#### Problem requirements:
Output each line of the data word for word, from the first through the line that holds "Compared to this, Yingyue", and leave off whatever follows.

(Dataset entries)
= Beginning of Section =
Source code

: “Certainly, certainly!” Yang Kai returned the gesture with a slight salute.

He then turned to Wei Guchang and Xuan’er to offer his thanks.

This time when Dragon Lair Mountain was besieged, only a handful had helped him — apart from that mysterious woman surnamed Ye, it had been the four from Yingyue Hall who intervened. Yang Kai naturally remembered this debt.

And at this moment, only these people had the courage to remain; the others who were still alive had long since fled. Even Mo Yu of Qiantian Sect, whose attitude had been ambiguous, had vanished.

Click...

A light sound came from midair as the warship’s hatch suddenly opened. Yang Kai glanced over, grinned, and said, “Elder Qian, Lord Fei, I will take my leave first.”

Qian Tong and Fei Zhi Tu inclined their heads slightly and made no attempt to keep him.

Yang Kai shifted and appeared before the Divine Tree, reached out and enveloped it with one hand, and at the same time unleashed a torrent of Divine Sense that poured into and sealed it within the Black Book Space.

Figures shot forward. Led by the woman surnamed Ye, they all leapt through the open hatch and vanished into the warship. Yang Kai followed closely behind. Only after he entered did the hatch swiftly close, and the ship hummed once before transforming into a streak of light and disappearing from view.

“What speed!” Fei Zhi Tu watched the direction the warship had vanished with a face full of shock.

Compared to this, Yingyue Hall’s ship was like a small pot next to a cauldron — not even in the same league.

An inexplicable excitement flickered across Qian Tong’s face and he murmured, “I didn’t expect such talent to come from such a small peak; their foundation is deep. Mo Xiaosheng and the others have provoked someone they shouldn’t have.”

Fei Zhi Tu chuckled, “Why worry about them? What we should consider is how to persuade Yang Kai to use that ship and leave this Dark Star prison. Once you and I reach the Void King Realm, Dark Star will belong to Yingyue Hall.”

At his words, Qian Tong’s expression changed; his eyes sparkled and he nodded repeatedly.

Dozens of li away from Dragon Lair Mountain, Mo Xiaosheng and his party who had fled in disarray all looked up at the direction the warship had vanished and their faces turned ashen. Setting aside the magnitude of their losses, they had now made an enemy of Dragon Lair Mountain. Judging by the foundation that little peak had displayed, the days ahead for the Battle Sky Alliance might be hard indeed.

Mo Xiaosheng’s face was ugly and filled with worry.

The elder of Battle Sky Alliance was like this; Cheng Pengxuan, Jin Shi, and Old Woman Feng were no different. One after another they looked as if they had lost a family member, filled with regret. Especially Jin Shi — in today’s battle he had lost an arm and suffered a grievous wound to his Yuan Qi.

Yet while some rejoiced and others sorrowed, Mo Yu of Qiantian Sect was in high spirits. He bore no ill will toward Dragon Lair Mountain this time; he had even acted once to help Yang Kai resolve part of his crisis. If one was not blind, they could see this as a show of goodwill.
= End of Section =
#### Output:
Source code

: “Certainly, certainly!” Yang Kai returned the gesture with a slight salute.

He then turned to Wei Guchang and Xuan’er to offer his thanks.

This time when Dragon Lair Mountain was besieged, only a handful had helped him — apart from that mysterious woman surnamed Ye, it had been the four from Yingyue Hall who intervened. Yang Kai naturally remembered this debt.

And at this moment, only these people had the courage to remain; the others who were still alive had long since fled. Even Mo Yu of Qiantian Sect, whose attitude had been ambiguous, had vanished.

Click...

A light sound came from midair as the warship’s hatch suddenly opened. Yang Kai glanced over, grinned, and said, “Elder Qian, Lord Fei, I will take my leave first.”

Qian Tong and Fei Zhi Tu inclined their heads slightly and made no attempt to keep him.

Yang Kai shifted and appeared before the Divine Tree, reached out and enveloped it with one hand, and at the same time unleashed a torrent of Divine Sense that poured into and sealed it within the Black Book Space.

Figures shot forward. Led by the woman surnamed Ye, they all leapt through the open hatch and vanished into the warship. Yang Kai followed closely behind. Only after he entered did the hatch swiftly close, and the ship hummed once before transforming into a streak of light and disappearing from view.

“What speed!” Fei Zhi Tu watched the direction the warship had vanished with a face full of shock.

Compared to this, Yingyue Hall’s ship was like a small pot next to a cauldron — not even in the same league.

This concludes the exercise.